Durante mi etapa universitaria, estudié la obra de Paul Romer, reconocido economista, galardonado en 2018 con el Premio Nobel por su teoría del crecimiento endógeno. Sin embargo, no fue sino hasta su conferencia TED de 2009 sobre Charter Cities cuando comprendí el verdadero alcance de sus ideas. Su propuesta sugería una vía concreta para acelerar el desarrollo en países con instituciones frágiles. Desde entonces, he explorado cómo estos principios podrían aplicarse en Colombia, tanto en mi ejercicio profesional como en mi labor académica.
El crecimiento no depende solo de inversiones o recursos, sino de reglas estables y un marco institucional que genere confianza. Aquí la debilidad del Estado persiste: su presencia efectiva cubre menos de un tercio del territorio, mientras el resto opera bajo regímenes informales o sin orden alguno. Geografía, violencia y fragilidad institucional han marginado amplias regiones. Las estrategias aplicadas -descentralización, infraestructura y presencia militar- han sido insuficientes. Insistir en las mismas fórmulas solo prolongará la frustración.
Por ello, explorar la creación de espacios de desarrollo autónomo con reglas claras y adaptadas a las realidades de los territorios podría representar una alternativa viable. La experiencia global demuestra que, cuando se establecen normas estables y entornos institucionales eficientes, la inversión y el crecimiento siguen de manera natural. Sin embargo, para que esta idea prospere, se requieren gobiernos territoriales comprometidos, dispuestos a priorizar el progreso social, sobre la burocracia y el clientelismo.

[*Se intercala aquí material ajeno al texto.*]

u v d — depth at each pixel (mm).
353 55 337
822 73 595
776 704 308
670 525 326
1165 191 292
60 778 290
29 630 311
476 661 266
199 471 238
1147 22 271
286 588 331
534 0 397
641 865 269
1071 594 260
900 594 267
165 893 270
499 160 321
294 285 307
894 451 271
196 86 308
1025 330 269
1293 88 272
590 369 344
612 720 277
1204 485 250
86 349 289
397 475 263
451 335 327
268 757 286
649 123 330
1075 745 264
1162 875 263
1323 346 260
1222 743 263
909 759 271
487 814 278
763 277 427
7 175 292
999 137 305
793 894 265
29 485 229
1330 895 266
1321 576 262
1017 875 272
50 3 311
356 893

Casos de éxito no faltan. Desde los años 80, China convirtió regiones marginadas, como Shenzhen, en motores de desarrollo con sus Zonas Económicas Especiales (ZEE). Más recientemente, la República Dominicana y Honduras han adoptado modelos similares para atraer inversión y modernizar sus economías. Estas iniciativas generan debates, pero en territorios sin bienestar ni seguridad, la cuestión no es perder soberanía, sino ejercerla de manera efectiva.
En Colombia, la posibilidad de implementar un modelo similar se planteó desde la década pasada, con la visita del propio Romer y misiones del DNP. En días pasados, el presidente Gustavo Petro mencionó la creación de una ZEE en el Catatumbo con Venezuela. Sin embargo, más que discursos, su materialización exige planificación, seguridad y aliados estratégicos, no este régimen autoritario y corroído por la corrupción que compromete cualquier proyecto sostenible.
Nuestro país dispone de herramientas para impulsar soluciones audaces. La autonomía de las entidades territoriales, los esquemas asociativos basados en proyectos de alto impacto y el marco normativo para asociaciones público-privadas ofrecen un punto de partida para crear espacios donde la inversión y la innovación no queden atrapadas en la inercia política tradicional. No se trata de ceder ante actores externos ni de diluir la identidad nacional, sino de construir un modelo que integre eficazmente a las regiones en la economía global bajo reglas, seguras, modernas y funcionales.
En lo inmediato, no se trata de caer en el infructuoso debate sobre qué es el desarrollo o qué modelo adoptar. En nuestra diversidad, cada región deberá encontrar el más adecuado para sus habitantes, aprovechando el aprendizaje de quienes han sabido hacerlo bien en otras latitudes. Lo fundamental es decidir a quién conviene invitar para transformar esta realidad, si persistiremos en el camino que ha demostrado ser insuficiente o si, finalmente, nos atreveremos tomar otro rumbo.